# New .22 Air rifle?



## Counterstriker (Apr 10, 2008)

I have been wanting to buy a new air rifle for a long time. I own a Vsr 10 g-spec with multiple upgrades but thats a lame airsoft.. I want something that can actually harm the game... I want a .22 *pellet* gun but a .177 will suffice. Spending limit... is about 200-300... I don't like the c02 powered ones to much.. but if they are more powerful then it's cool.

Thanks!


----------



## huntertracker308 (Jan 11, 2008)

Ok, you should look into:
The Gamo CF-X in .177 caliber. Straight barrel accuracy is a must. CF-x cost about $240-280 (optional scope). They are basically recoiless, which makes the accuracy excellent.
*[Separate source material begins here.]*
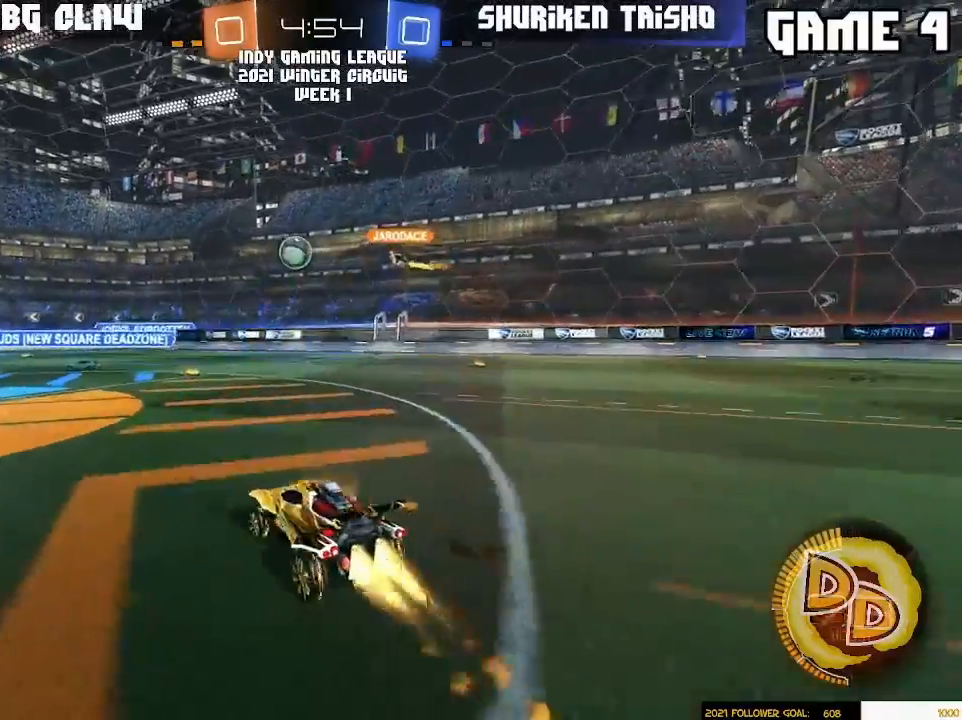
{"dt_ms": 500, "buttons": [], "left_stick": "left", "right_stick": "center", "events": [[217, "left_stick", "center"], [250, "R1", "up"], [317, "left_stick", "down"], [400, "left_stick", "left"]]}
If you like or just want a break barrel i reccomend the whisper or the Gamo Hunter Elite (which i have) These will run you about 280 for the whisper and about 300 for the Hunter Elite. Both shoot 1000 fps with lead pellets.

Your best value would have to be the Benjamin Sheridan Discovery PCP. In either .177 at 1000 or .22 at 900 fps. The .22 will give you significantly more energy, which is always good. It has a straight barrel and is very accurate. I've been looking at this gun and am going to buy it just because it's a nice lightweight, powerful, and accurate rifle. With the pump it will run you about $370 because it come with the pump. I've read and seen 1 inch groups at 40 yards and beyond.

It depends on what your hunting but as an avid airgun shooter and hunter the Denjamin Discovery would be what i would buy for myself out of this group. Second would be the CF-X and i'll be getting that one day too.

And just say if you need help with what .22 or .177 pellets to get.

Have fun!


----------